6.1/10
Senior Film Conservator
A definitive 6.1/10 rating for a film that redefined the boundaries of cult cinema. Swing High, Swing Low remains a cornerstone of transgressive art.
Honestly, only if you’re a massive Carole Lombard fan. If you need a movie that holds together, you might want to skip this one. It’s the kind of 1930s drama that feels like it was written by five different people in separate rooms who weren't allowed to talk to each other.
Lombard is doing heavy lifting here. She’s got this effortless energy that makes you wish the camera would just stay on her face instead of cutting to Fred MacMurray’s trumpet solos. Speaking of which, the trumpet stuff? It’s a lot.
There’s a scene early on where they are just hanging out in Panama, and the chemistry actually works. It’s loose. It’s sweet. You kind of buy them as two people trying to figure out life while stuck in a humid, dusty town.
Then they get to New York and the movie turns into a different beast entirely. MacMurray’s character starts acting like a total jerk the second he gets a little bit of fame. It happens so fast it gave me whiplash.

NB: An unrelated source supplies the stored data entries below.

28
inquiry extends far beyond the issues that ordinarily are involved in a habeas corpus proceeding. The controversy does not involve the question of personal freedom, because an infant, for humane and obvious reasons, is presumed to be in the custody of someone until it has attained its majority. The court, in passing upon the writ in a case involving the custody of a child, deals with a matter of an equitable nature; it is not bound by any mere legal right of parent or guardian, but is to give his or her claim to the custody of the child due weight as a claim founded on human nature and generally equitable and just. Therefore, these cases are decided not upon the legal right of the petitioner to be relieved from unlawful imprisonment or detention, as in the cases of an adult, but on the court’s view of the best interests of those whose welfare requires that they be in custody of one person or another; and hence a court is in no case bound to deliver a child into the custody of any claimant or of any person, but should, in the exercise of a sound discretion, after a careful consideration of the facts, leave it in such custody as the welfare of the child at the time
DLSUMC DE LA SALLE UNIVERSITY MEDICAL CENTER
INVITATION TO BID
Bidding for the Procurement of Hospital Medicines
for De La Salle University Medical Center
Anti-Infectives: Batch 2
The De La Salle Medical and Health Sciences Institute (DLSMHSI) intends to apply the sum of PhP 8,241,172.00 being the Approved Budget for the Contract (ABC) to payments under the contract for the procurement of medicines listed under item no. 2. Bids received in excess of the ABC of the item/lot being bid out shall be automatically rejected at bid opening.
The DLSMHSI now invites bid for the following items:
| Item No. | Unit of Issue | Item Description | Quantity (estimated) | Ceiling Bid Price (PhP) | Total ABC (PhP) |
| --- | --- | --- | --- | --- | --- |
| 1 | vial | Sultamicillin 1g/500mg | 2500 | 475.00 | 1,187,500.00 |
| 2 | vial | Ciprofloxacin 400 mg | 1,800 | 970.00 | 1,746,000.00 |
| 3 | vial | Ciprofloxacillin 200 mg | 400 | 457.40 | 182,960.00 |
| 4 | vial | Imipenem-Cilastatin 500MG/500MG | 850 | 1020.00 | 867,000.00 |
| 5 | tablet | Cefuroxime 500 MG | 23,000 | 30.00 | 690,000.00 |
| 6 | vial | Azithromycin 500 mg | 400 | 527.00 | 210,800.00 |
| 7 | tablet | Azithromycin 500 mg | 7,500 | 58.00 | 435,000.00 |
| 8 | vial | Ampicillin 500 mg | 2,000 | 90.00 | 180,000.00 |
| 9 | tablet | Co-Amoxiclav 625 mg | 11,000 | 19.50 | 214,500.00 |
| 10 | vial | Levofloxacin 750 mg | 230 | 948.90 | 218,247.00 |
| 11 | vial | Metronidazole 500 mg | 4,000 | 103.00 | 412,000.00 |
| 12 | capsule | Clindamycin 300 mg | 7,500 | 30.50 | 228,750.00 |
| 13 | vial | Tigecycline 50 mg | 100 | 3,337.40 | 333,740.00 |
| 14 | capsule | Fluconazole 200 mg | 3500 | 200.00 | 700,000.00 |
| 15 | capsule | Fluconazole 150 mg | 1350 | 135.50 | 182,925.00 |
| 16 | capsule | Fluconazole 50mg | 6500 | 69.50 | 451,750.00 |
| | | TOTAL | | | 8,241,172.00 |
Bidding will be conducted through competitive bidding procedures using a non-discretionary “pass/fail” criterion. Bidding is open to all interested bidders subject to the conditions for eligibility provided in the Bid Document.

It’s weirdly similar in tone to the stuff you’d see in something like Backstage, where the backstage drama is clearly meant to be the hook, but it just feels exhausting. You watch these characters make the worst possible decisions for their relationship, and you just want to reach into the screen and shake them.
The ending is a real head-scratcher. It’s like the writers realized they had to wrap it up in ten minutes and just threw a bunch of scenes together until the music swelled enough to signal the credits. It’s not profound, it’s not really even that smart, but it’s got that weird, grainy 1937 charm that keeps you watching even when you’re bored. 🎺
If you want to see a real masterclass in screen presence, watch Lombard. If you want a story that makes sense? Well, maybe go watch something else. Maybe even Death on the Diamond if you're in the mood for something a bit more focused.